En 1769, ce pavillon de la duchesse de Maine, passé aux mains du duc de Choiseul fut transformé en maison de bain. Situé en amont de la Seine, par rapport à Paris, il permettait d'y profiter d'une eau plus pure qu'en aval. Cela explique que l'oeuvre ait fat partie des collections du château de Chanteloup (où Choiseul avait dû d'exiler après sa disgrace) qui ont fait l’objet d'une saisie révolutionnaire en 1794.

 Au 1er plan du tableau, on peut voir le bord de Seine :

Il s'agit du bras de Seine vue depuis la pointe de l'île Louvier (ou des Louviers) [rattachée à la rive droite en 1843] ou depuis l'estacade qui reliait cette île à la rive droite :

Une partie du paysage semble relever de l'imagination de l'artiste.

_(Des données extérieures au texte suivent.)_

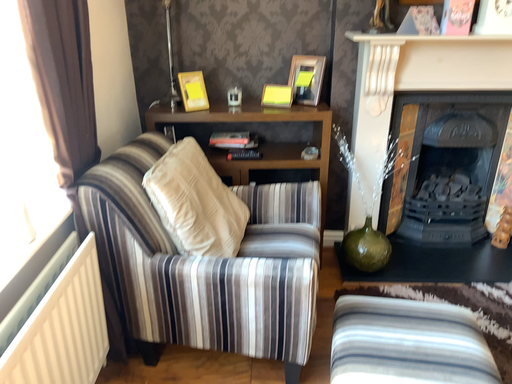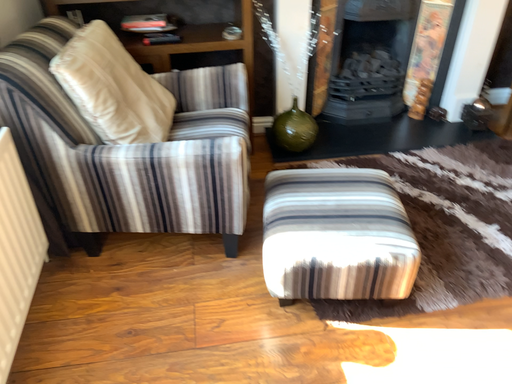
Question: Which way did the camera rotate in the video?

Choices:
 (A) rotated downward
 (B) rotated upward

Answer: (A)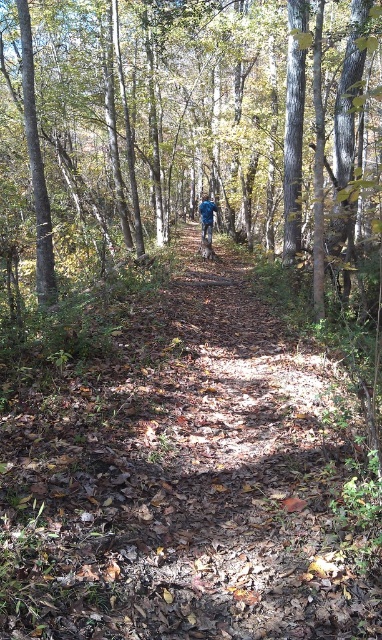
You are standing at the entrance of the forest and see the brown wood tree at center. If you were to walk directly towards the tree, which direction should you head?

Since the brown wood tree at center is located at point 0.173 on the x axis and 0.437 on the y axis, you should walk towards the center of the image to reach it.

Par exemple sur la gauche, on voit un clocher avec une flèche :


A cet endroit, on devrait trouver l'hôpital de la Salpétrière comme on le voit sur plan Turgot :

Ce n'est pas une flèche que l'on devrait voir mais une coupole :

Autre élément qui semble relever de l'imagination : la sinuosité du bord de Seine sur la rive droite en amont du pavillon de la Duchesse de Maine :


Aucun plan d'époque ne montre une telle irrégularité de la Seine comme par exemple sur le plan Jaillot révisé en 1770 (un an après l'année où Houël a peint ce tableau) :
Le tableau de Houël est donc très intéressant pour ce qui concerne l'aspect du Pavillon de la duchesse de Maine mais me semble un peu plus approximatif concernant le reste du paysage et relève des qualités créatives de l'artiste.